Le déficit public passe de 5,4% du PIB en 2021 à 5,9% en 2022

Il faut préciser qu’en examinant la situation budgétaire de l’Union, le Conseil des Ministres a souligné le creusement du déficit public qui est passé de 5,4% du PIB en 2021 à 5,9% en 2022, en liaison avec les mesures prises pour lutter contre l’inflation ainsi que pour faire face au défi sécuritaire et aux besoins croissants en infrastructures pour consolider les bases de la croissance. Dans ce contexte, le Conseil a exhorté les Etats membres à poursuivre les réformes, afin de mobiliser davantage de ressources fiscales, d’assurer l’efficience des dépenses publiques et de favoriser une meilleure programmation dans la gestion budgétaire. Les Ministres ont insisté sur la nécessité de prendre les mesures idoines pour renforcer les capacités locales de production et améliorer la disponibilité sur les marchés locaux des produits de première nécessité.
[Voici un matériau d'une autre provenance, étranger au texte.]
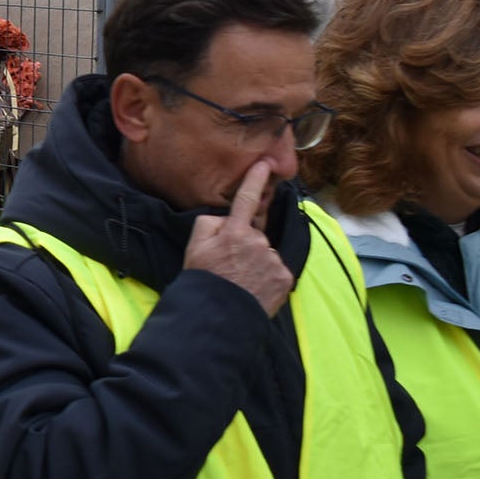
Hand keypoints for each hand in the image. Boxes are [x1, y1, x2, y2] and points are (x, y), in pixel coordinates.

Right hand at [184, 162, 293, 316]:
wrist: (218, 315)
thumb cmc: (203, 279)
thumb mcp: (194, 246)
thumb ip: (209, 223)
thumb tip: (225, 218)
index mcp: (234, 231)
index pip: (246, 200)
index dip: (255, 180)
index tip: (265, 163)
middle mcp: (258, 241)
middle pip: (255, 235)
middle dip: (247, 245)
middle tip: (230, 265)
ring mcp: (273, 260)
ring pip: (267, 253)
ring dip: (258, 262)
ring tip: (242, 281)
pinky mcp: (285, 278)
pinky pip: (277, 269)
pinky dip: (268, 277)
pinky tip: (255, 287)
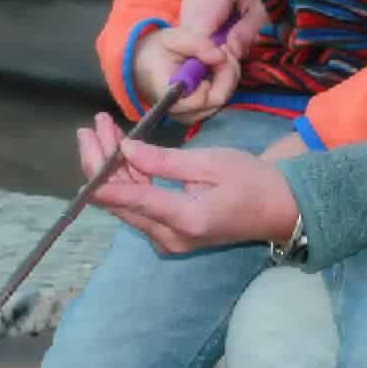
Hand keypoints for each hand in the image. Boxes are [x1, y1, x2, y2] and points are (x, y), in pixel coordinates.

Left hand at [75, 110, 299, 254]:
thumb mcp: (211, 163)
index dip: (102, 178)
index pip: (133, 199)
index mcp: (185, 219)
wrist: (281, 210)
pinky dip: (130, 178)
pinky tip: (121, 150)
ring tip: (101, 130)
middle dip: (101, 164)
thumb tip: (126, 150)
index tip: (85, 152)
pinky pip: (141, 205)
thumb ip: (165, 160)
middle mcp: (171, 237)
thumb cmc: (252, 182)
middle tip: (90, 129)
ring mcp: (169, 238)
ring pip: (128, 202)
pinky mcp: (170, 232)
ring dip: (113, 167)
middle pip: (122, 201)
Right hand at [133, 23, 240, 122]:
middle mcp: (179, 111)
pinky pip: (220, 99)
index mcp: (166, 94)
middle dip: (227, 72)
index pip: (196, 101)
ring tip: (218, 54)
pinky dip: (224, 82)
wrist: (141, 66)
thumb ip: (197, 44)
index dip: (212, 81)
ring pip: (223, 99)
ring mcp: (190, 115)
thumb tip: (221, 56)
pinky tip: (217, 66)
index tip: (212, 58)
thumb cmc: (155, 52)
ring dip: (228, 75)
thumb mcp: (172, 39)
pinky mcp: (198, 113)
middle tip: (224, 49)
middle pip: (217, 99)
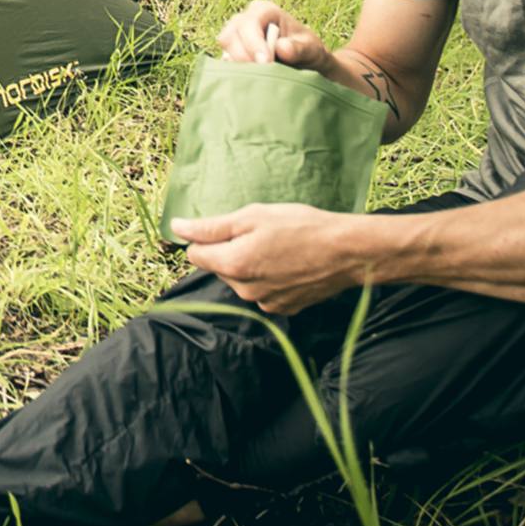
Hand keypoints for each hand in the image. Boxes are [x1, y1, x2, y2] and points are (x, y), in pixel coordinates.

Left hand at [171, 204, 374, 314]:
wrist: (347, 252)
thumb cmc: (300, 226)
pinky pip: (262, 291)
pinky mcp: (283, 309)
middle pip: (219, 267)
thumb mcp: (252, 216)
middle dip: (231, 250)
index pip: (195, 254)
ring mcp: (264, 302)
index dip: (206, 238)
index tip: (228, 228)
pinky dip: (269, 278)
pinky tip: (289, 264)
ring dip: (250, 265)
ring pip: (241, 280)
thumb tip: (177, 227)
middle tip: (261, 234)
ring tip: (279, 248)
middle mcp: (244, 289)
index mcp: (233, 264)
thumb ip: (210, 226)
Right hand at [217, 0, 330, 69]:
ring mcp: (235, 35)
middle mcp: (245, 19)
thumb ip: (299, 48)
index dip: (254, 43)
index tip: (265, 63)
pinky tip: (252, 78)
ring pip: (225, 49)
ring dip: (239, 64)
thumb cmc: (309, 52)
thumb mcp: (312, 49)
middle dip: (243, 56)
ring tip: (260, 77)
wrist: (306, 64)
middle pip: (230, 35)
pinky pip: (224, 61)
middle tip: (262, 74)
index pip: (249, 23)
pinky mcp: (231, 52)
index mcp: (264, 11)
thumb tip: (281, 47)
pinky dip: (236, 71)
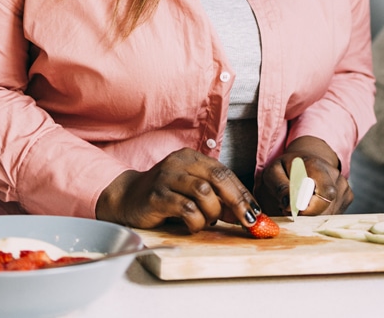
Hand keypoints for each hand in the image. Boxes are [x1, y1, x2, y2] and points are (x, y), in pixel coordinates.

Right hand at [95, 148, 260, 232]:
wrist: (126, 198)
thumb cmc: (164, 196)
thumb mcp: (192, 194)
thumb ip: (217, 200)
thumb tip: (247, 214)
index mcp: (192, 158)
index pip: (225, 172)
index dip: (243, 193)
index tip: (257, 212)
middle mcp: (180, 163)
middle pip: (218, 178)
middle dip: (237, 201)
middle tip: (248, 221)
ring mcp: (166, 177)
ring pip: (203, 192)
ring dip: (212, 213)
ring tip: (207, 221)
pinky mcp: (156, 196)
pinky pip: (185, 208)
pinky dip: (196, 220)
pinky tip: (192, 225)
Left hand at [255, 136, 351, 215]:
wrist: (307, 161)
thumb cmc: (288, 168)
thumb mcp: (275, 172)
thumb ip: (280, 187)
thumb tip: (289, 204)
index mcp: (316, 165)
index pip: (324, 192)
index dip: (310, 208)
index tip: (293, 209)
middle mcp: (335, 174)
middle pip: (327, 206)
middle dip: (308, 214)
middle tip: (292, 208)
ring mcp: (344, 185)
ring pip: (330, 213)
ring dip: (313, 215)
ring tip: (301, 204)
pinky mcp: (348, 196)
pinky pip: (334, 214)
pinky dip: (321, 215)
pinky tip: (312, 204)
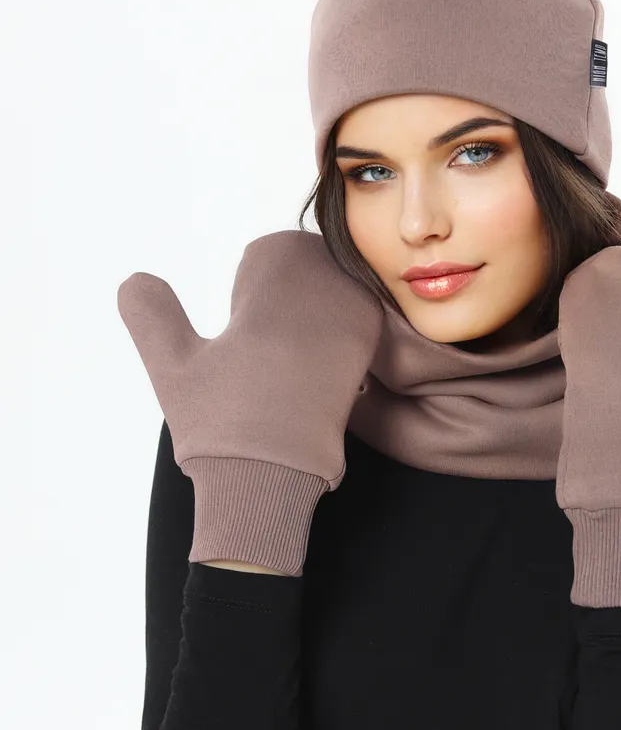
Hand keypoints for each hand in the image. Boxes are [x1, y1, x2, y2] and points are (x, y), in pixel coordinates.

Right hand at [117, 229, 383, 573]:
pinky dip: (328, 360)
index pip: (264, 259)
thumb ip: (148, 311)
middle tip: (266, 361)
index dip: (245, 303)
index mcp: (284, 255)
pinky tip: (313, 390)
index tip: (245, 341)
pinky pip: (348, 341)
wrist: (273, 474)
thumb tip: (135, 281)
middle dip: (282, 314)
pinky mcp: (377, 353)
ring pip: (326, 309)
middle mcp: (333, 275)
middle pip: (302, 281)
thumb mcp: (170, 359)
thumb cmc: (219, 418)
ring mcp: (362, 312)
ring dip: (306, 335)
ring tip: (287, 375)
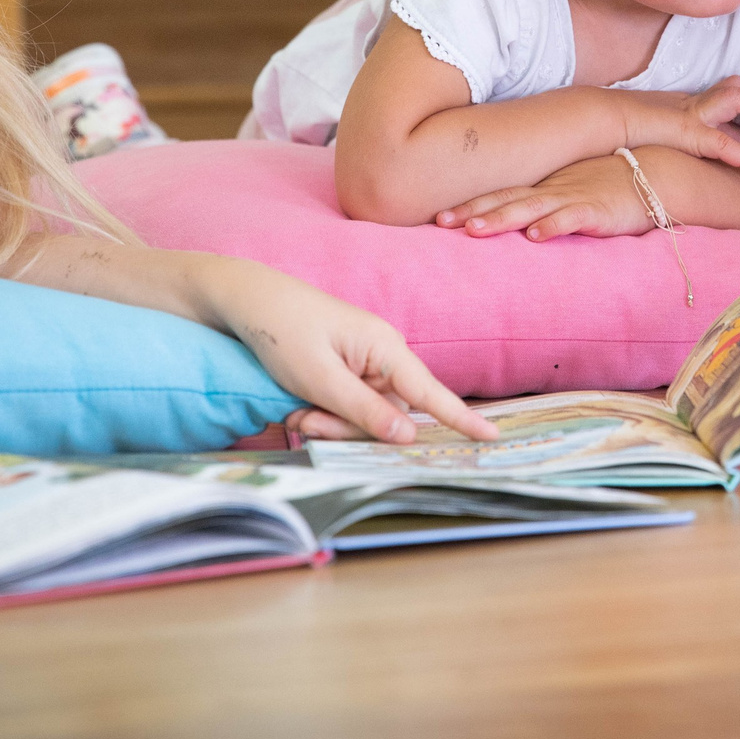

Selon les décisions prises au titre de la BCEAO, les Ministres ont, par ailleurs, approuvé le Projet de Décision portant modification du Dispositif prudentiel applicable aux établissements de crédit et aux compagnies financières ainsi que les Projets de Décisions portant désignation des représentants des Etats au sein du Conseil d’Administration du Fonds de Garantie des Dépôts et de Résolution dans l’UMOA. Toutefois, ils ont convenu d’examiner dans un délai d’un an, une évaluation de la mise en œuvre du dispositif prudentiel adopté. En outre, le Conseil des Ministres a donné son avis favorable et son soutien à l’application des mesures relatives au rapatriement des recettes d’exportation dans l’UEMOA et à la consolidation des réserves de change ainsi que pour la poursuite de la mise en œuvre du programme de la monnaie unique de la CEDEAO.